Andrássy Avenue

Andrássy Avenue is a 2,310-metre boulevard lined with buildings in varied architecture, constantly widening from the city center towards the City Park.
The area was long occupied by small cottages and gardens, but in the second half of the 19th century, Prime Minister Count Gyula Andrássy decided to have a new boulevard built here. After the 1848-1849 revolution, the statesman fled to Paris, where he was dubbed “le beau pendu” (the handsome hanged man) by the ladies. He received amnesty upon his return to Hungary and continued his important political career. He brought new ideas and examples, primarily from Paris, but all the architects were either Hungarian or based in Hungary. Over a few years, out of virtually nothing, an opulent boulevard was built, becoming the symbol of the country’s strength and also of the era known as the “happy peacetime”. Originally, the surface of the street was paved with wooden cubes and was shared by carriages, pedestrians, and riders on horseback. It was bordered by elegant shops, glamorous palaces, and ornamental gardens, which is still the case today.

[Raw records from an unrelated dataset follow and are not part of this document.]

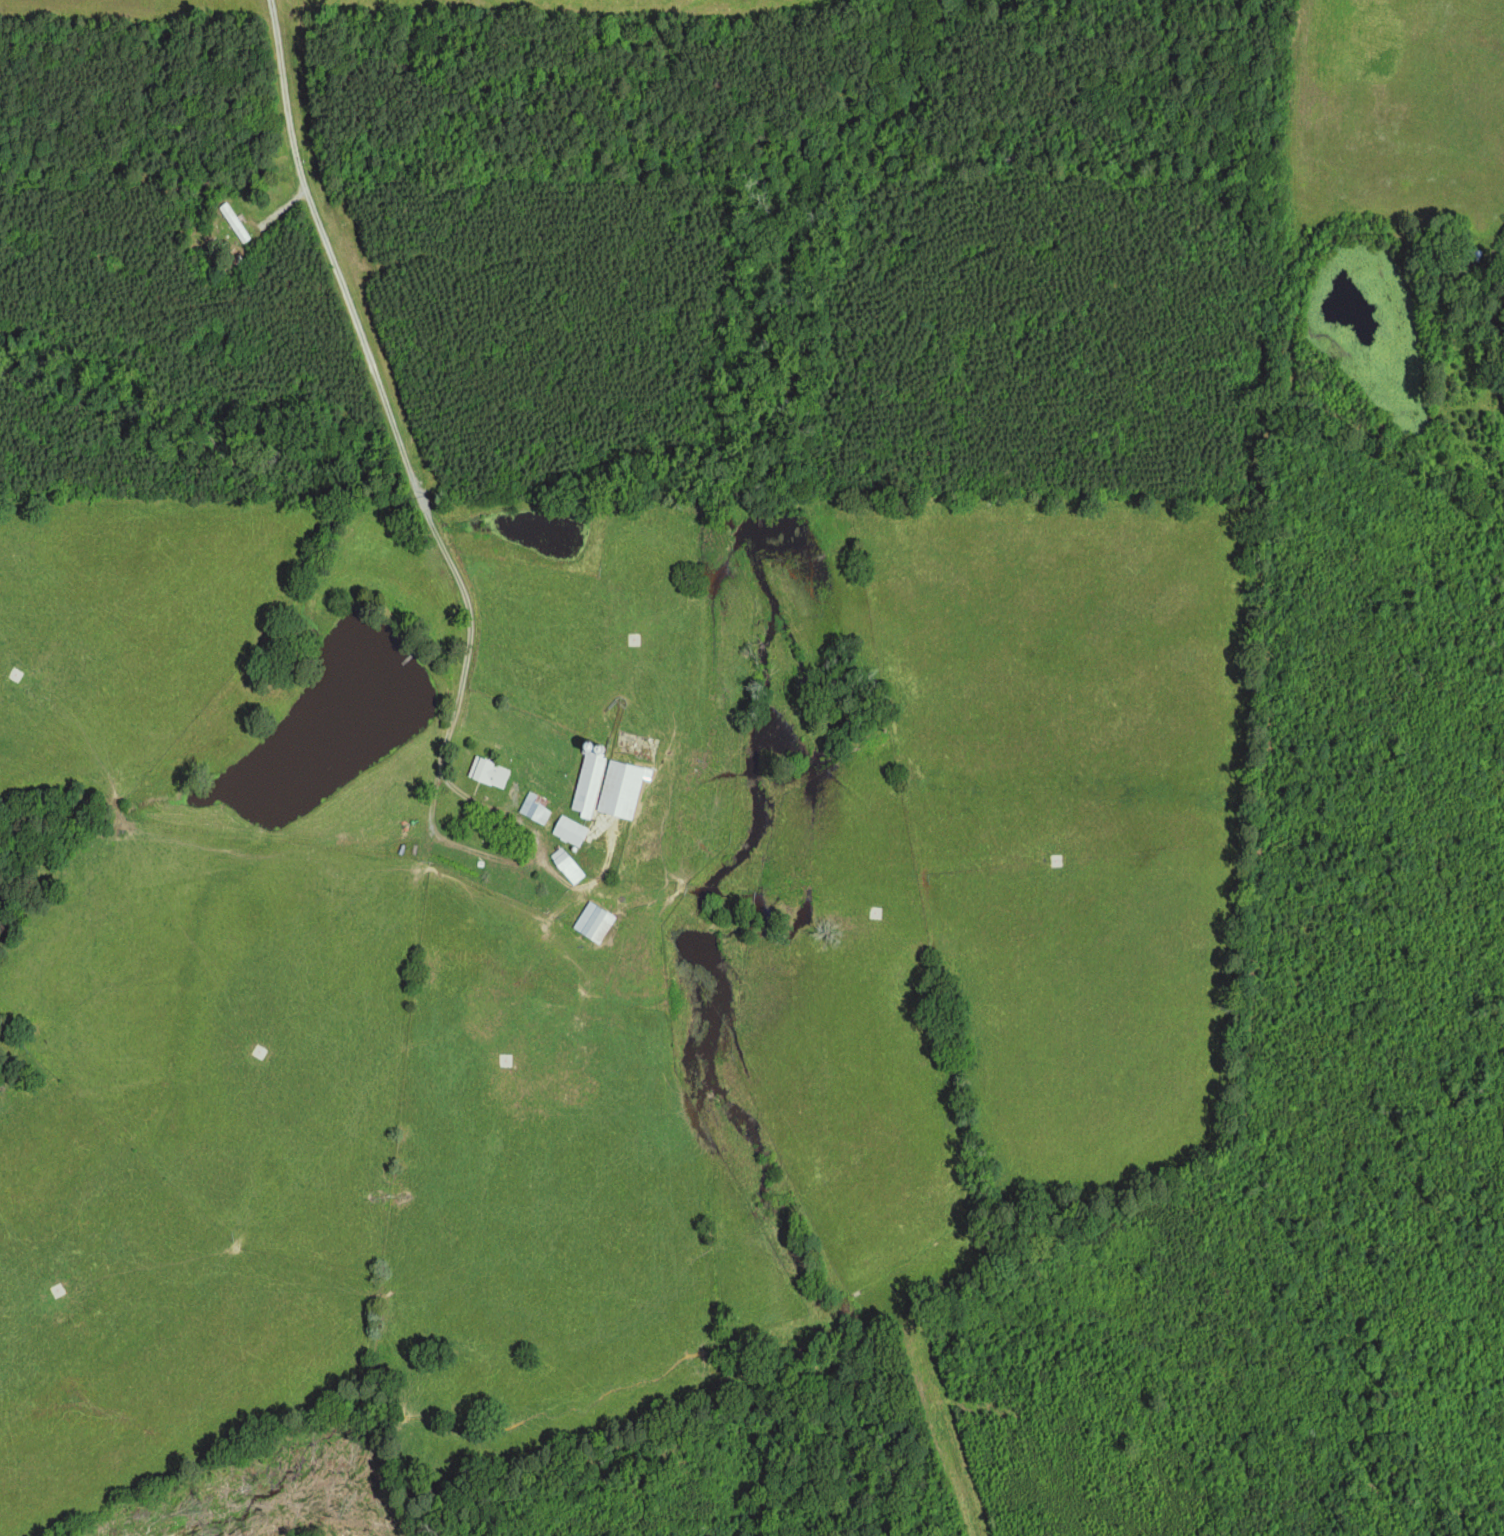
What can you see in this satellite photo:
road: (379, 379)
building: (487, 772)
building: (586, 785)
building: (619, 788)
building: (533, 808)
building: (567, 830)
building: (565, 866)
building: (592, 922)

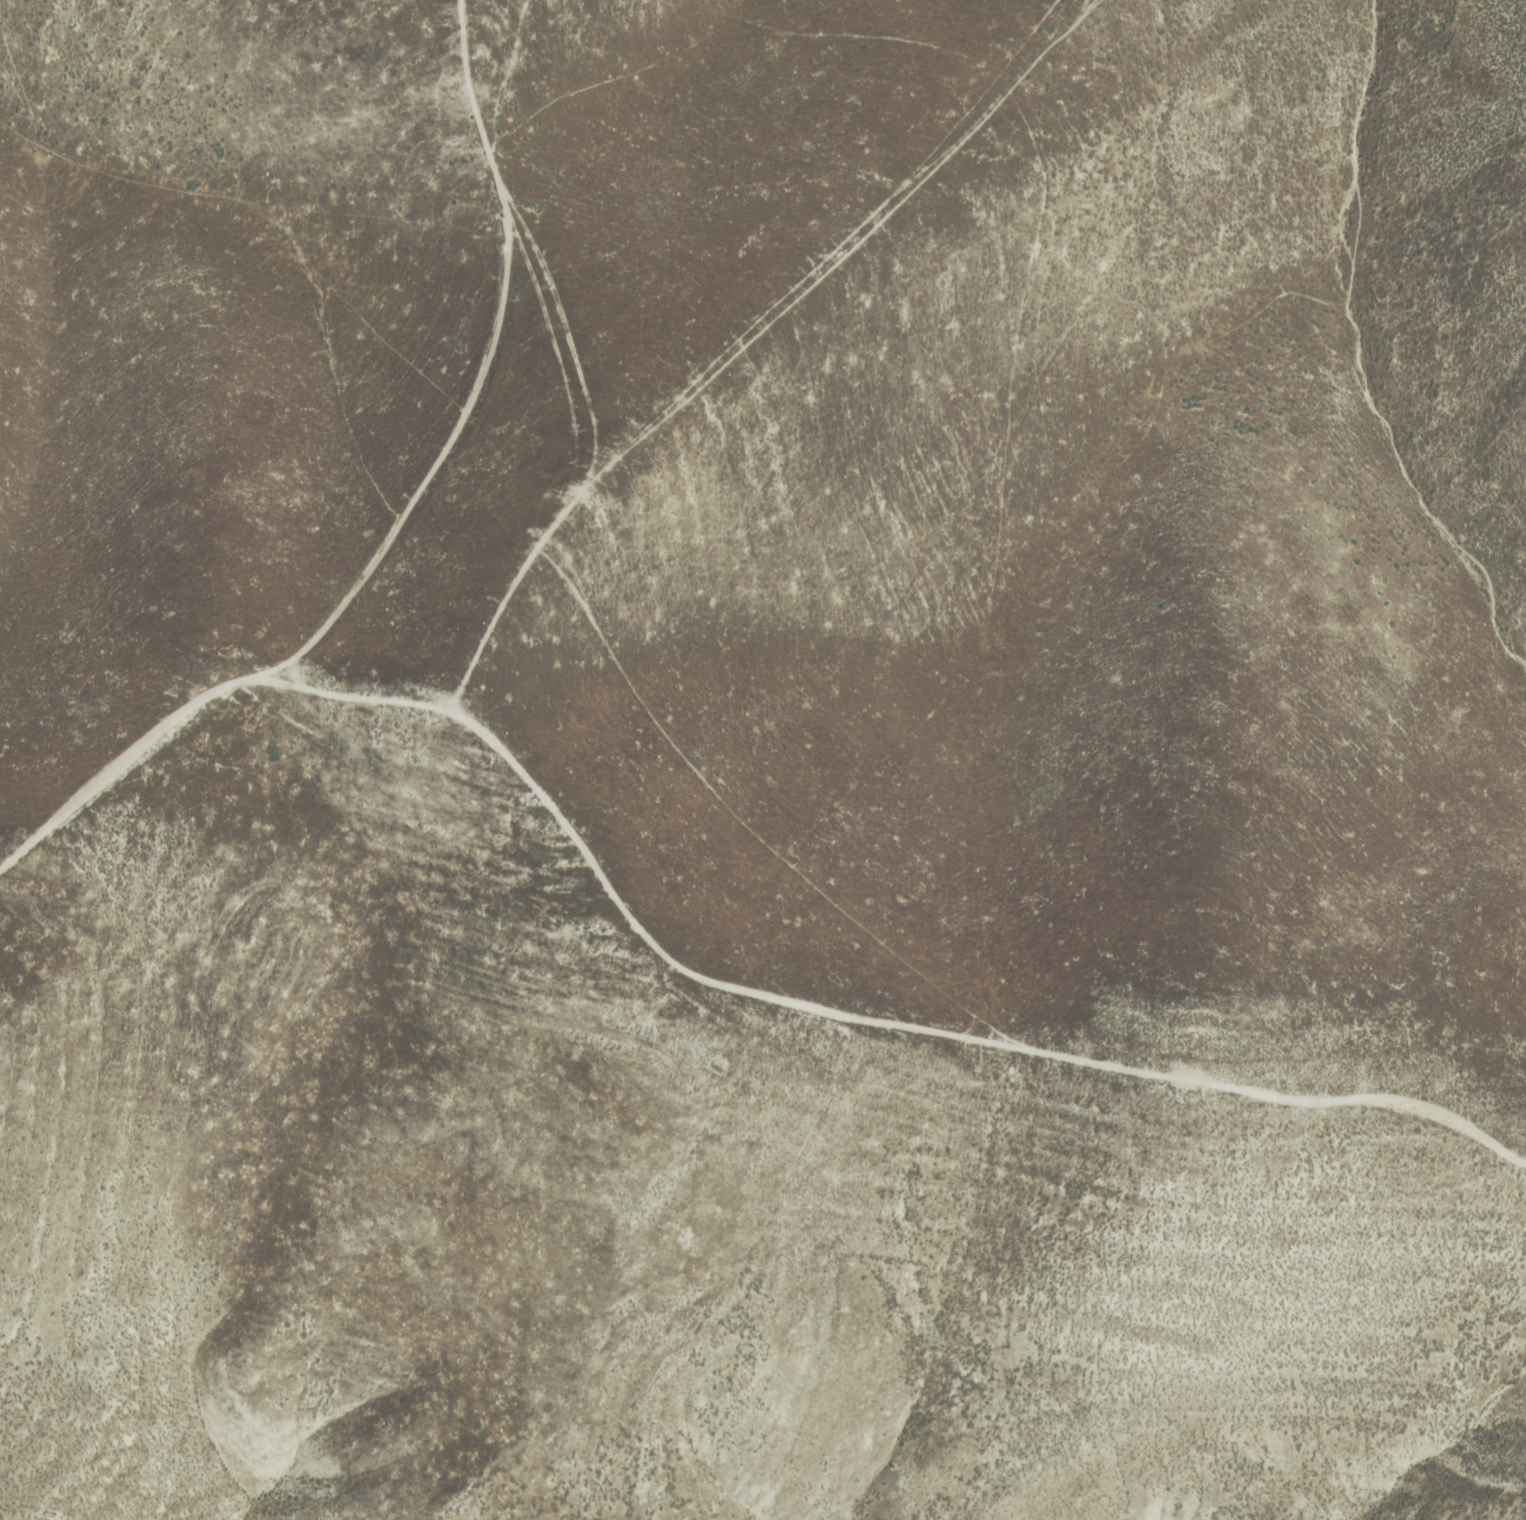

The most important building on the avenue is the State Opera House, designed by Miklós Ybl, but we can also find the secessionist-style Párizsi Nagy Áruház, the House of Terror museum, the Hungarian University of Fine Arts, the Ferenc Liszt Memorial Museum, and the Ferenc Hopp Museum of Asiatic Arts. The boulevard can be divided into three parts, delimited by the eight-sided Oktogon, and by the circular Kodály körönd. Under this street, stretching over nearly 2,300 meters, lies Europe’s second-oldest underground railway, the elegant stations of which are frequented by locals and international visitors alike. Andrássy Avenue is a UNESCO World Heritage site.